115. Sula leucogastra. 30 in.
This species, commonly called the Brown Booby, is brownish black with the exception of a white breast and underparts. Young birds are entirely brownish black; bill and feet greenish yellow; eye white. They are one of the most abundant breeding birds upon many of the Bahaman and West Indian Islands. They have great powers of flight and dart about with the speed of arrows, carrying their long bill and neck at full length before them. They are awkward walkers, and, owing to their buoyancy, it is difficult for them to swim under water, but they are unerring in securing their prey by plunging upon it from a height.
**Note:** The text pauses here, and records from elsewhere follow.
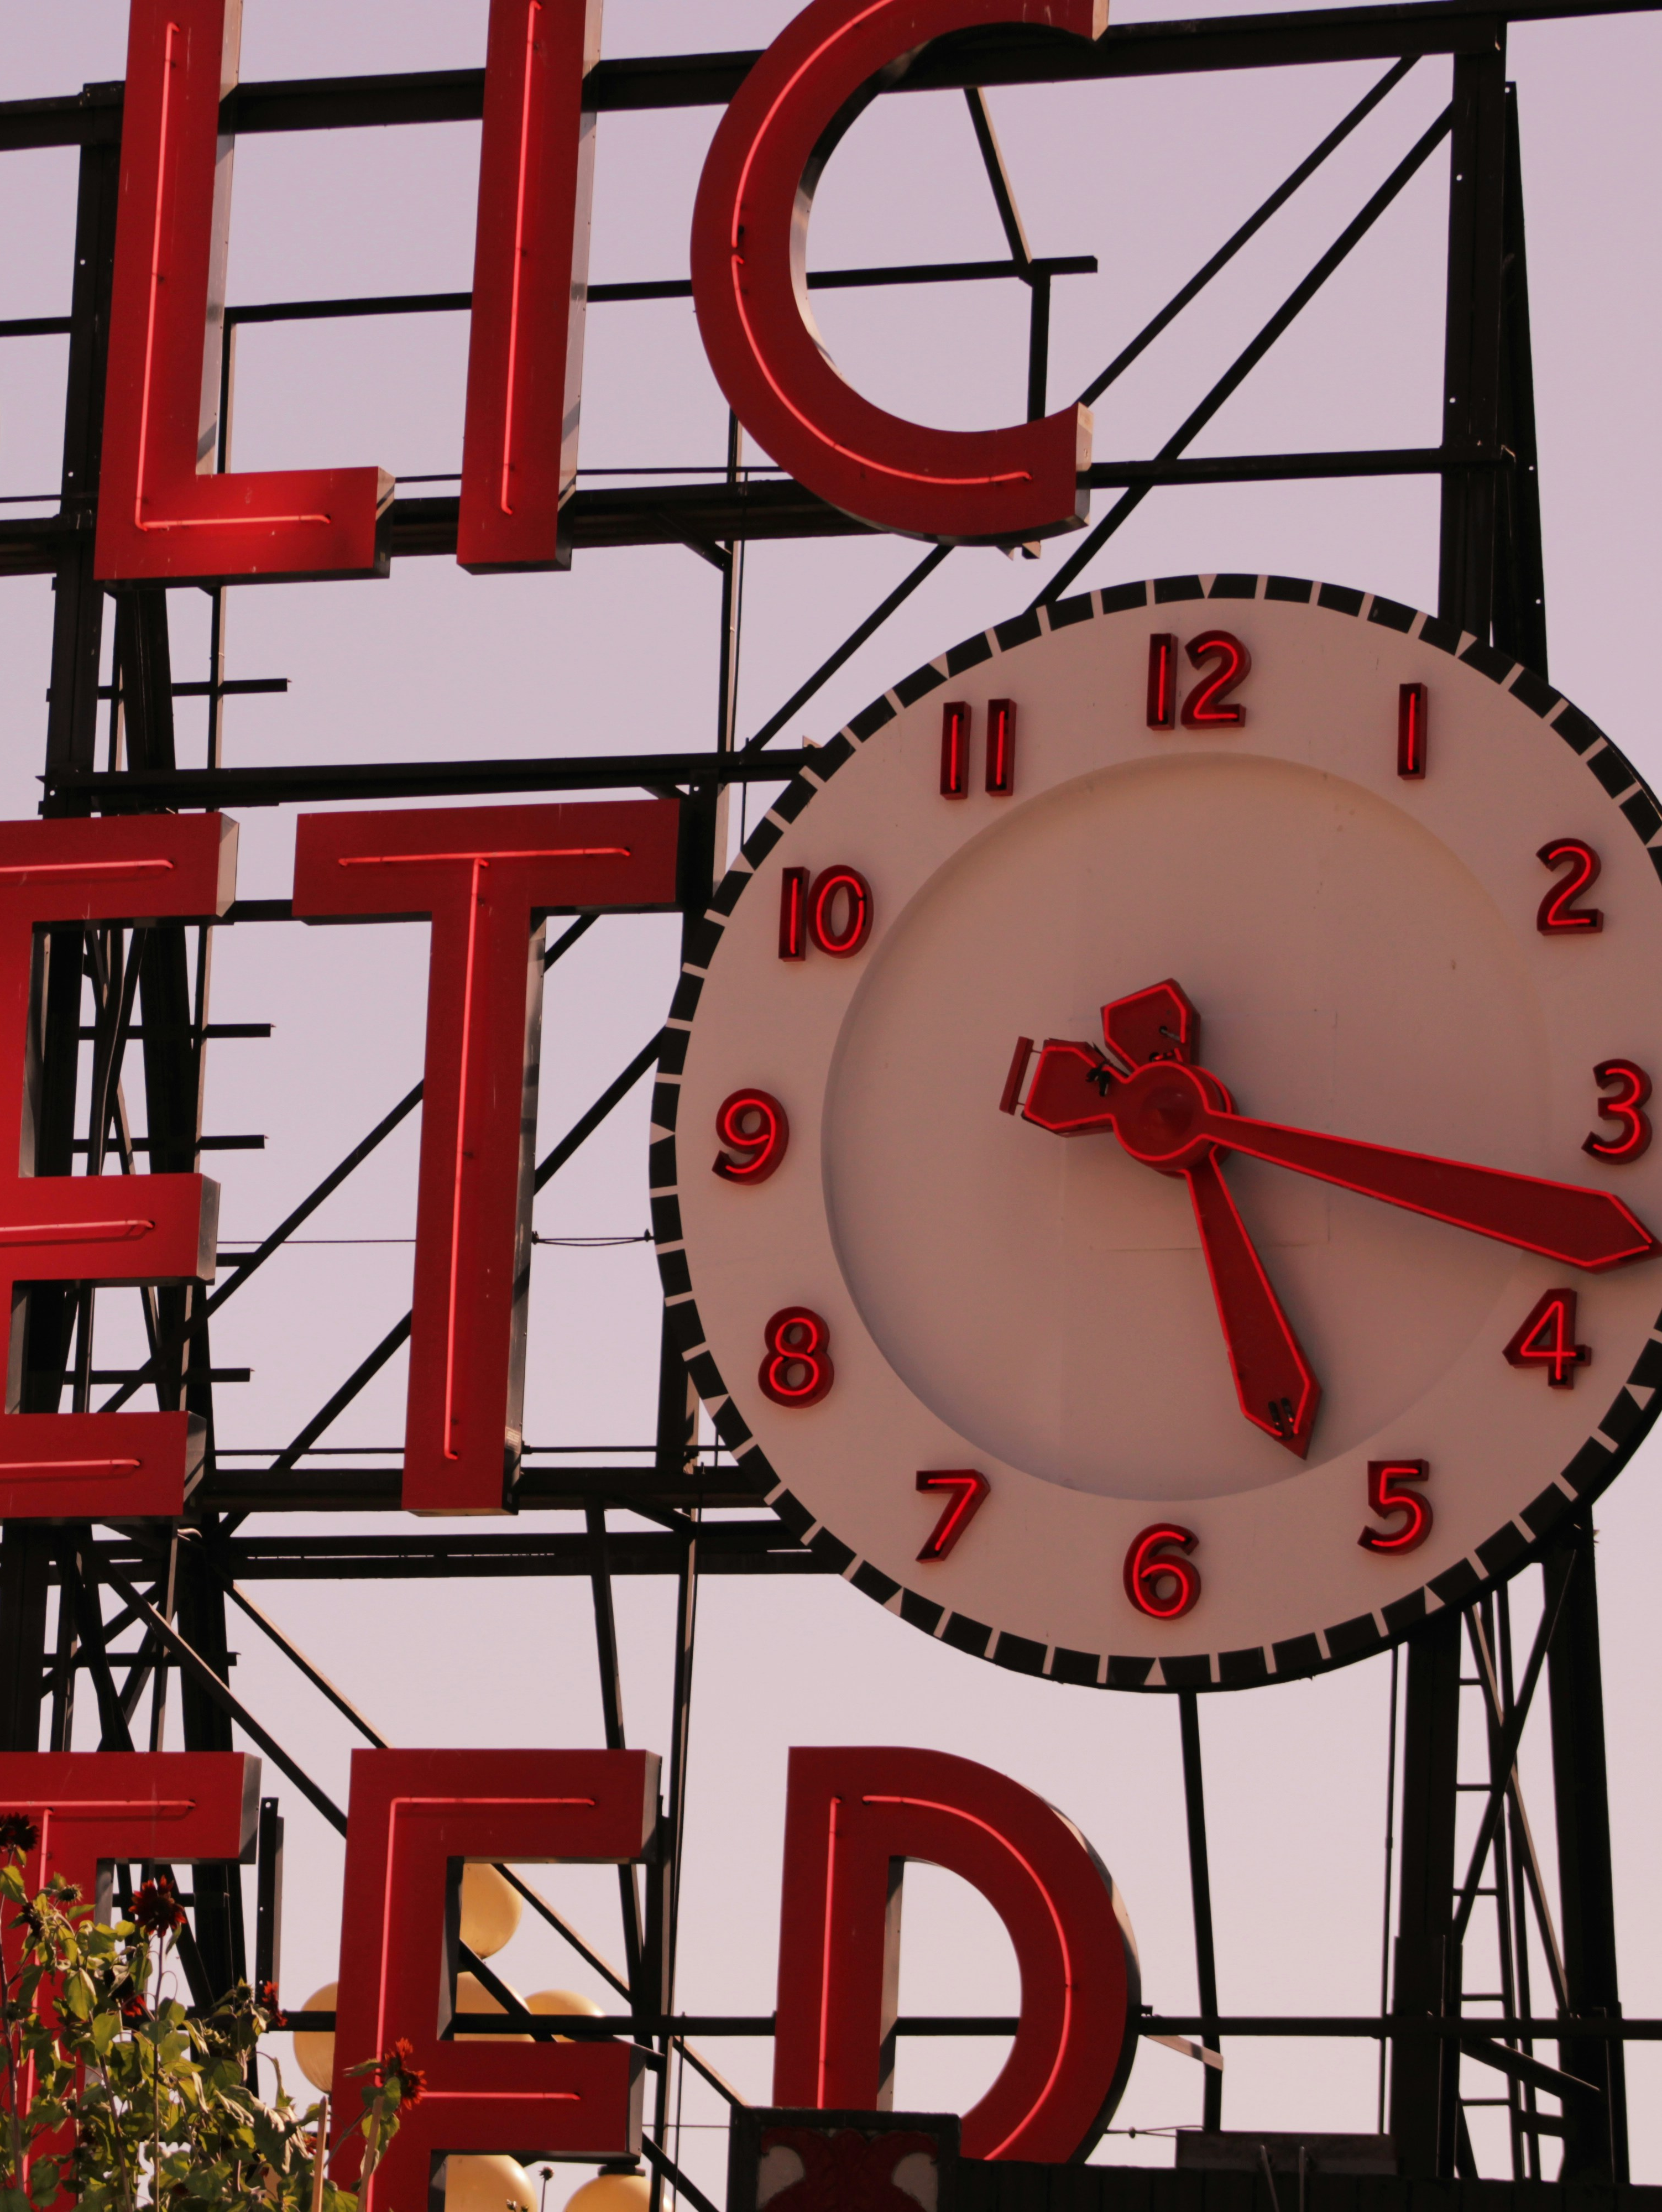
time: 5:17
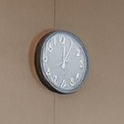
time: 12:05
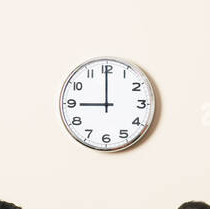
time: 8:59
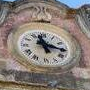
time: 11:16
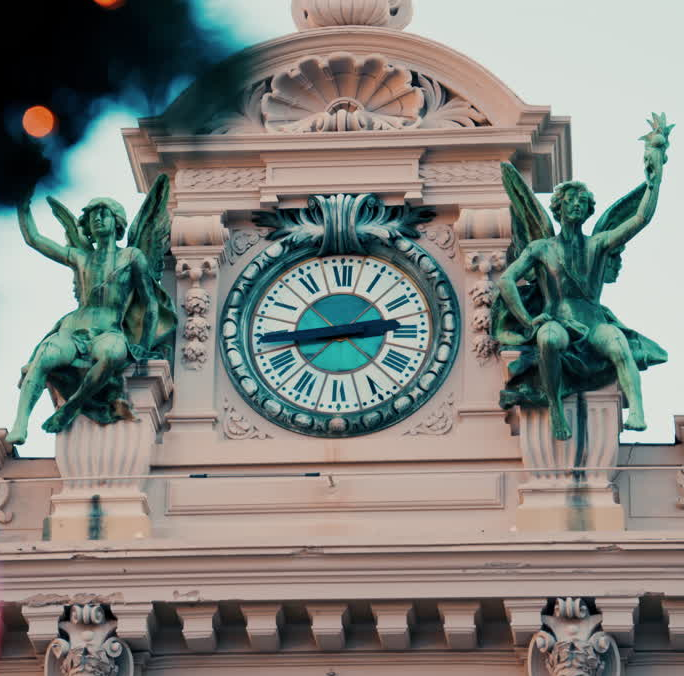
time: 2:43
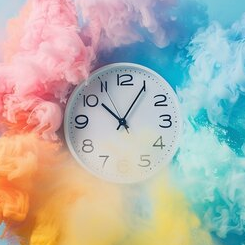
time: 10:05
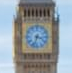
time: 3:33
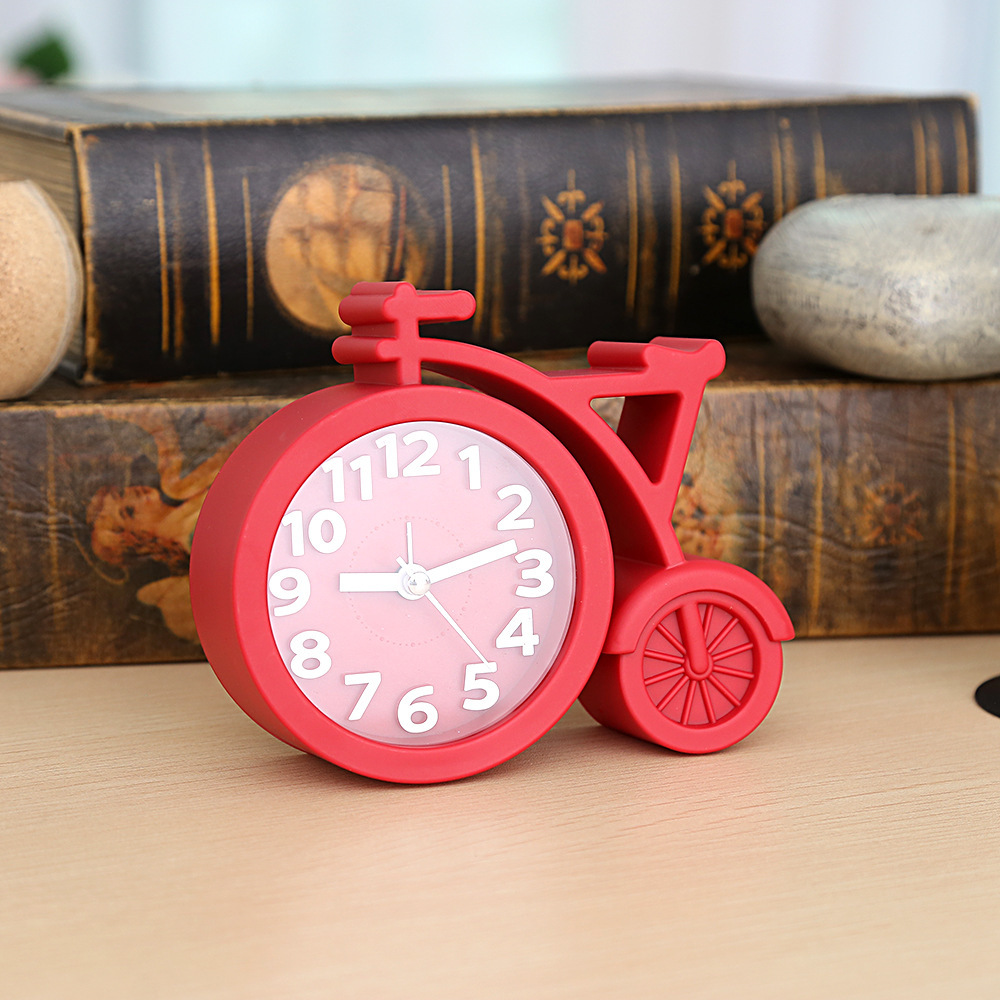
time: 9:12
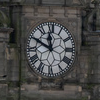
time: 11:49
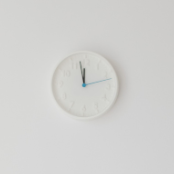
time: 11:58
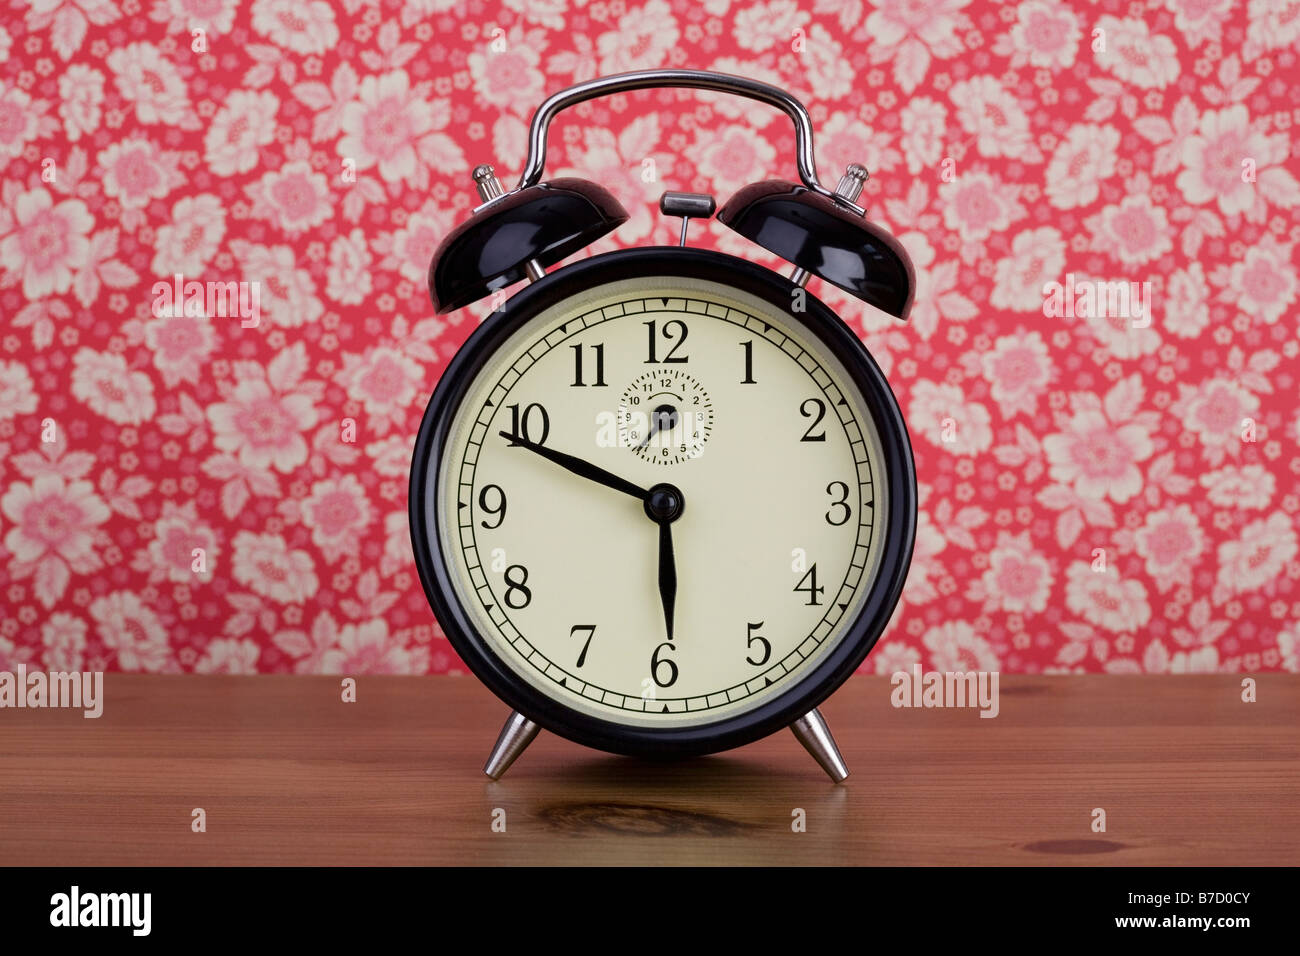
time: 5:49
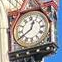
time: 12:40
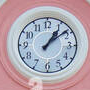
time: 1:08
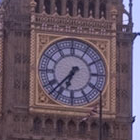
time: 6:37
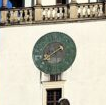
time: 1:39
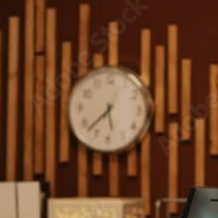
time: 5:37
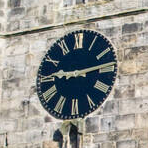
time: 9:13
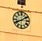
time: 8:09
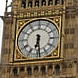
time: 6:29
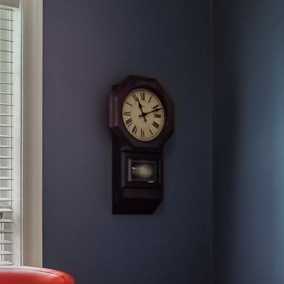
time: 11:12
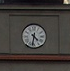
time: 4:31
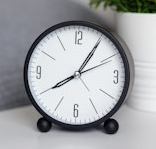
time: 8:05
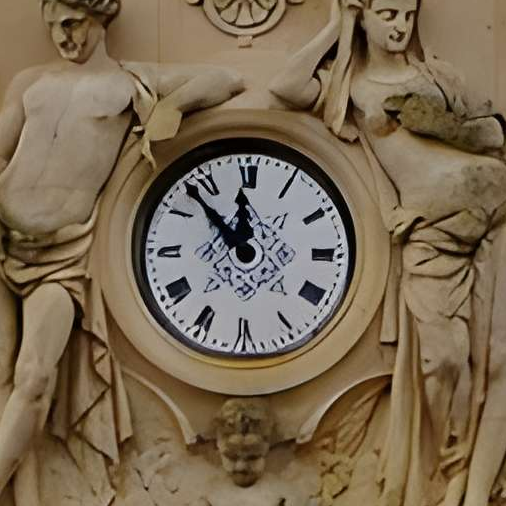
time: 11:52
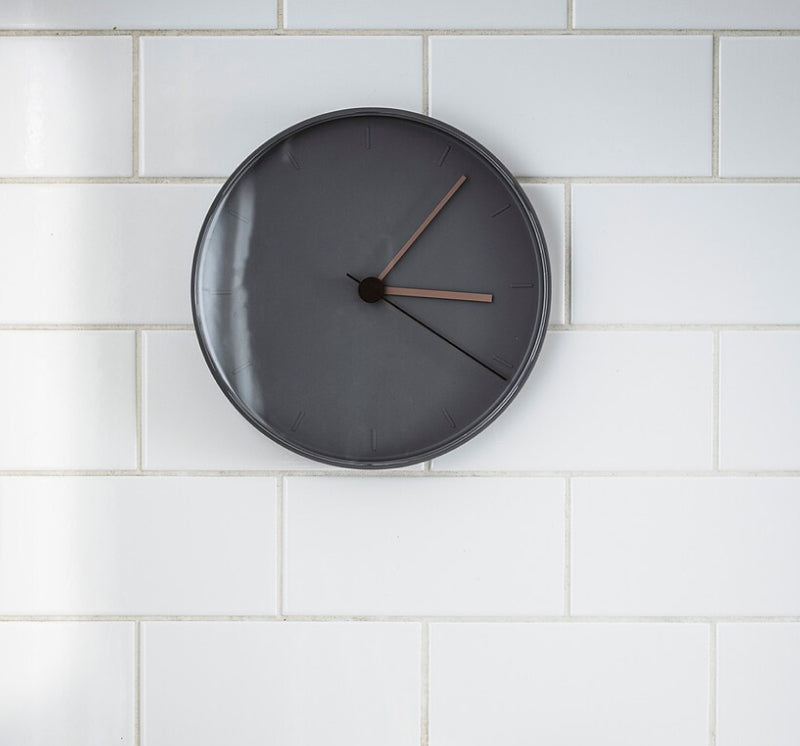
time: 3:06
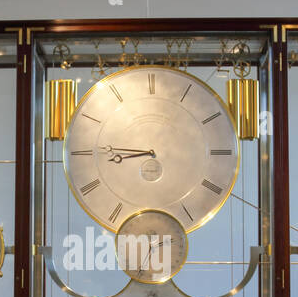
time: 8:45
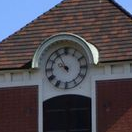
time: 9:55
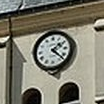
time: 1:22
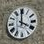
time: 4:00
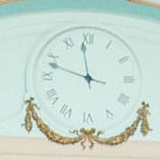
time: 11:47
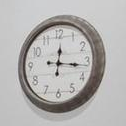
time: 12:16
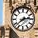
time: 2:38
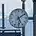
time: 5:08
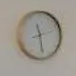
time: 11:28
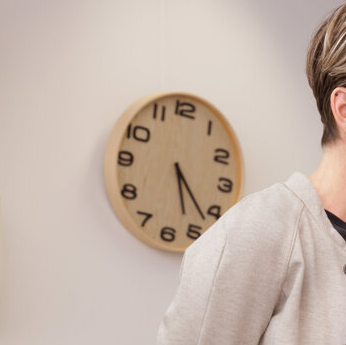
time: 5:22
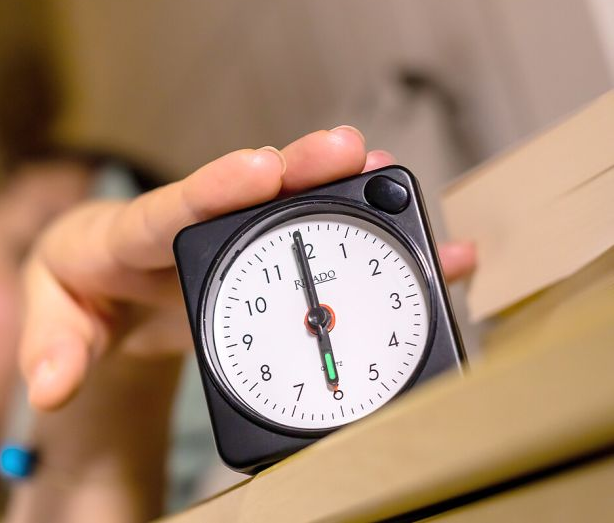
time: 5:59
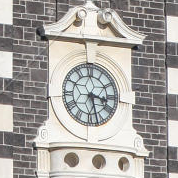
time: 3:27
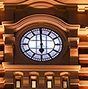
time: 5:59
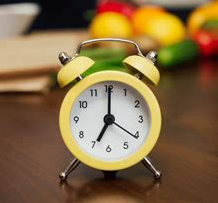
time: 7:00
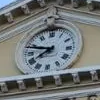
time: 7:48
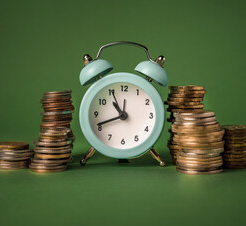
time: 10:41
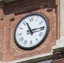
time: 11:14
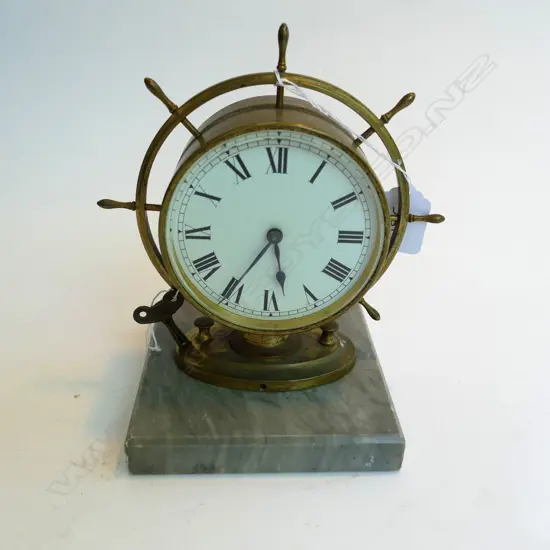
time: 5:35
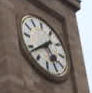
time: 4:38
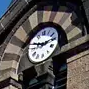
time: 2:48
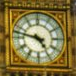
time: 4:47
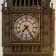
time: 7:24
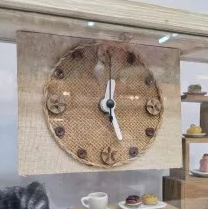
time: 12:26
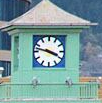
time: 3:47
Nest.—They breed in colonies of thousands, laying their two eggs upon the bare sand or rocks. The eggs are chalky white, more or less nest stained (2.40 × 1.60).
Range.—Breeds in the Bahamas and West Indies; wanders north casually to the Carolinas.
GANNET
117. Sula bassana. 35 in.
Primaries black; rest of plumage white; back of head tinged with straw color; bill and feet bluish black. Young grayish or brownish black, mottled above and streaked below. This species is the largest and most northerly distributed of the gannet family. Thousands upon thousands of them breed upon high rocky islets off the British coast. The only known nesting places used by them in this country are Bird Rock and Bonaventure Island in the Gulf of St. Lawrence; in these places they nest by thousands, their rough piles of seaweed touching each other in long rows on the narrow ledges.
Notes.—A harsh “gor-r-r-rok.” (Chapman).
Range.—North Atlantic, breeding, on the American side, only on islands in the Gulf of St. Lawrence. Winters along the whole United States coast, floating in large flocks out at sea, and rarely coming on land.